You can informally practice self-compassion during your work, and include formal practices outside of the workplace so you become more familiar with the steps. During your workday you can take a quick informal self-compassion break that may only take a minute but can potentially have a large impact on your approach to your work. Here is an example:
Bring to mind the issue that is causing you stress or discomfort. This can be in your mind or body, or both.
Recognise that what you are feeling is hard. Say to yourself this is suffering, this hurts, this is painful.
Relate this pain to a shared suffering. This can be with humanity, all living beings, or how Gooden suggests, bring a political context to your pain. For example, “I’m not alone in feeling this way, other women feel fear of men’s violence”.
Bring kindness to yourself. Neff suggests asking “what do I need to do right now to express kindness to myself?”. This could be saying to yourself “may I be gentle with myself” or may include supportive touch, such as putting your hand over your heart.

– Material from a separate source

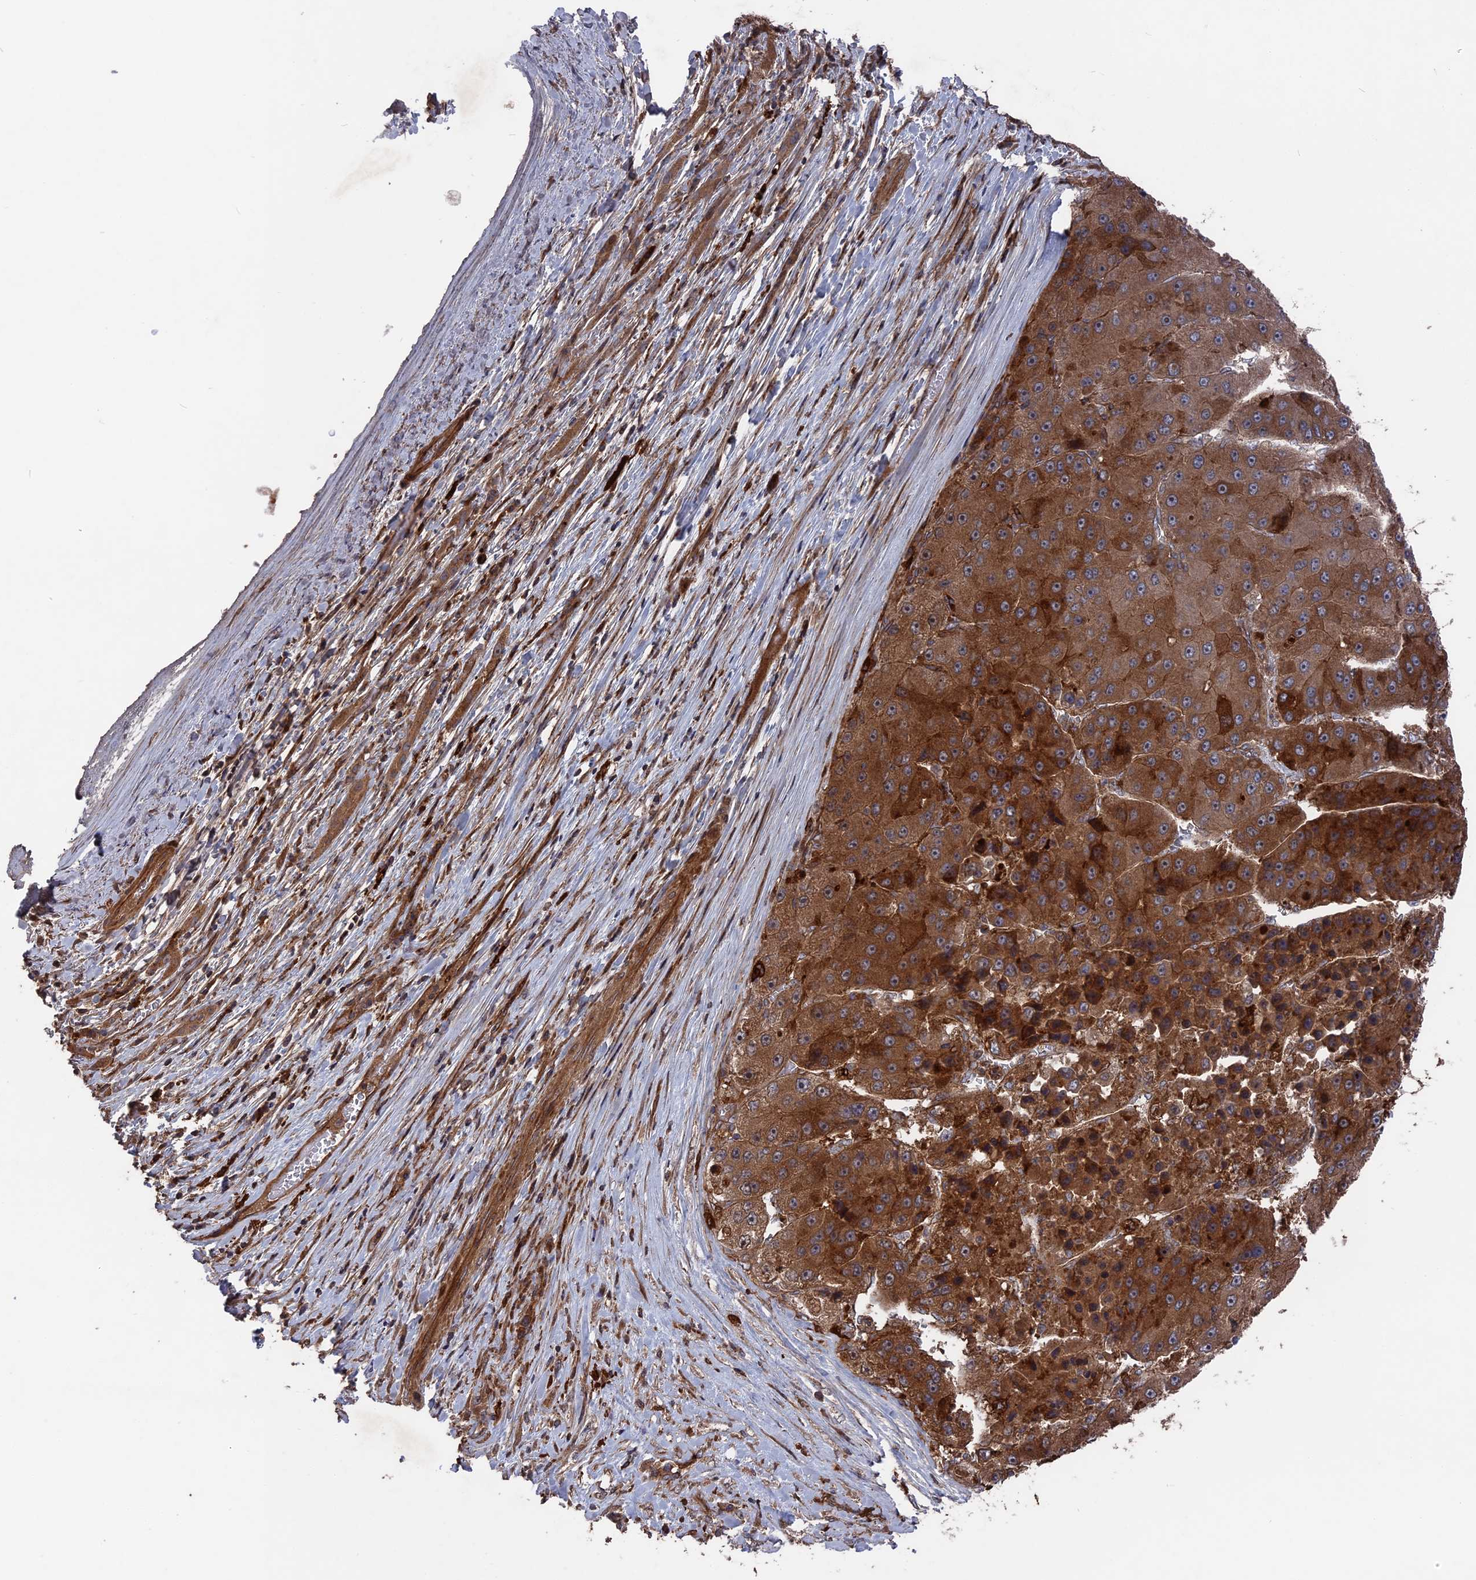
{"staining": {"intensity": "moderate", "quantity": ">75%", "location": "cytoplasmic/membranous"}, "tissue": "liver cancer", "cell_type": "Tumor cells", "image_type": "cancer", "snomed": [{"axis": "morphology", "description": "Carcinoma, Hepatocellular, NOS"}, {"axis": "topography", "description": "Liver"}], "caption": "High-magnification brightfield microscopy of hepatocellular carcinoma (liver) stained with DAB (3,3'-diaminobenzidine) (brown) and counterstained with hematoxylin (blue). tumor cells exhibit moderate cytoplasmic/membranous staining is identified in about>75% of cells.", "gene": "DEF8", "patient": {"sex": "female", "age": 73}}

Of course, self-compassion practices alone will not protect DVSA researchers and practitioners from vicarious trauma. There needs to be comprehensive organisational and structural practices in place to support you with your work. Self-compassion is one tool that is emerging as useful to assist in your personal practices of self-care, and could be worth experimenting with to see if it can benefit you.
Finlay-Jones AL, Rees CS, Kane RT (2015) Self-Compassion, Emotion Regulation and Stress among Australian Psychologists: Testing an Emotion Regulation Model of Self-Compassion Using Structural Equation Modeling. PLoS ONE 10(7): e0133481. doi:10.1371/journal.pone.0133481
Neff K. D. (2003) The development and validation of a scale to measure self-compassion. Self and Identity, 2:223–50.
Neff, K. D., Hsieh, Y. P., & Dejitterat, K. (2005). Self-compassion, achievement goals, and coping with academic failure. Self and identity, 4(3), 263-287.
Neff, K. D., Kirkpatrick, K. L., & Rude, S. S. (2007). Self-compassion and adaptive psychological functioning. Journal of research in personality, 41(1), 139-154.
Leary, M. R., Tate, E. B., Adams, C. E., Batts Allen, A., & Hancock, J. (2007). Self-compassion and reactions to unpleasant self-relevant events: the implications of treating oneself kindly. Journal of personality and social psychology, 92(5), 887.
Patsiopoulos, A. T., & Buchanan, M. J. (2011). The practice of self-compassion in counseling: A narrative inquiry. Professional Psychology: Research and Practice, 42(4), 301.